У детей откровенность и жестокость всегда идут рука об руку, не выбирают они слов и выражений, дабы обстановку смягчить. На те речи Антон драку с кадетами языкатыми затеял, потрепал их прилично, за что и ответ теперь ему в «темной» держать.
Со мной говорить не пожелал, руки сулил на себя наложить, ежели еще приеду. А ведь я ему сейчас более всех нужна. Боюсь я пресильно за душу его встревоженную и неспокойную, как бы греха не сотворил.
Просидели мы с Алешенькой в комнате свиданий до самого вечера, пока и оттуда нас не попросили вон. Сыночек старшенький так и не вышел ко мне.
Господи, прости меня, грешную. Научи, как дальше жить. Две у меня родных кровинушки. Какому плохо не станет – мне больно в равности.
И домой возвращаться не в мочь, мужа обозлившегося видеть не желаю вовсе. Как возвернется, опять свои разговоры зачнет о Российской несостоятельной археологической политике и его грандиозных планах, в которых он и без того угробил все мои капиталы, да еще и в долг набрал. Спрашиваю, чем отдавать будем?
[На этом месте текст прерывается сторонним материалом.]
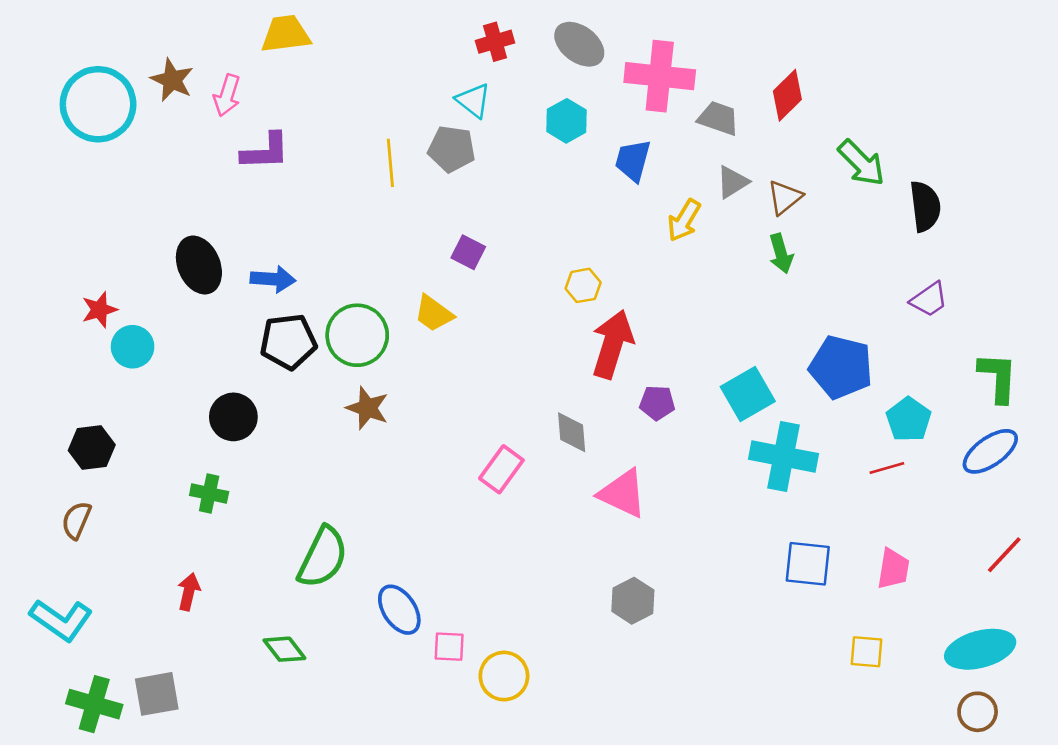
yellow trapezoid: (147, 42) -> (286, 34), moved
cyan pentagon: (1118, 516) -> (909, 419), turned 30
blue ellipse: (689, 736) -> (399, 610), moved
А он: разбогатею в скорости.
В прошлом месяце поместье Михайловское продал, единственную нашу доходную статью. Чем далее жить будем – неизвестно? На жалованье его при его-то расходах в нищих скоро обратимся.
А еще три года тому наперед дела наши в гору шли, и Василий Федорович откуда-то деньги в дом носил. Премии, говорил, от сообщества археологов и проценты от экспедиций. В то верилось слабо, но расспросами изводить его не стала. Сообщество не то, что премии, песка из пустыни не даст – все до копейки учтено и рассчитано на годы вперед.
Деньгами в те времена супружник мой был не скуп, подарки разные даривал, золотые побрякушки. Не нужны они мне, да отказаться нельзя. Складывала я их в шкатулку, да в потайное место в стене убирала.
Про то место одна я и ведала. Оно в спальной нашей. Над самым потолком, где дымоход проходит. Там кирпичик раньше выпадал. Пустота образовалась. Я кирпичик к месту приладила - тайник вышел.
Чуяло сердце мое, что ненадолго в семье денежное благополучие. Василий Федорович, меж тем, поместье тогда купил в Михайловке. Каждым летом я с Алешенькой там жила. Его болезнь после свежего деревенского воздуха отступила. И более не мучила мальчика удушьем.
За три месяца Василий Федорович ни разу нас не навестил, чему я была несказанно рада и во второе лето осмелилась Антона к себе выписать. То было самое счастливое время для меня, и не смущало меня то обстоятельство, что ложь и своеволие рано или поздно откроются. Но Василий Федорович молча стерпел известие от управляющего, что старший отрок его, почитай, месяц в поместье жил.
Чего это я? Писать же я начала было о том, что последние сбережения наши кончились. Согрешила я, не поверив мужнину слову про «премии», и догляд за ним устроила. Он в отъезд в очередную экспедицию – я в контору.
А там новость нежданная – негаданная: отъехал он на время по семейным обстоятельствам. В другой раз зачалась экспедиция – в конторе говорят – на заседание Археологического сообщества в Рим изволил уехать. Я туда бумагу шлю. Спустя две недели, когда уж и Василий Федорович дома – приходит ответ: не прибывал таковой на заседание.
Сколько раз бывало, что позже на неделю приезжал, чем все его сослуживцы, из служебных поездок. Поднялись во мне прежние воспоминания с подозрениями.
Да, всеконечно же, другая женщина у него, а, возможно, и ребенок от нее. И больно так, и тоскливо стало от мыслей тех, и себя жаль, и детей своих.
Про деньги утраченные тогда и не вспомнилось, хоть и их должно быть жаль – на чужих детей их потратил. Впрочем, нет. Они для него – свои, и деньги свои, это мы - чужие.
Хоть и не любый он мне, а все одно – тяжело сознавать, что предали меня, что не нужна я вовсе ему, и что сын, опять же, родный, безразличен отцу своему.
* Приемный.
14
Вера открыла глаза от ощущения чьего-то присутствия. Встряхнула головой, как бы отгоняя от себя невыносимый ночной кошмар.
Слава богу, что это всего лишь сон.
Приподнявшись на локте, она оглядела комнату: в противоположном углу, в кресле, развалился незнакомец, на вид лет тридцати. Щегольски дорогой костюм, пошитый явно на заказ, сидел на нем безукоризненно. Булавка от галстука подмигнула крохотным глазком бриллианта. Спокойное лицо незнакомца излучало уверенность в себе, губы улыбались, а темно-голубые глаза равнодушно смотрели сквозь девушку.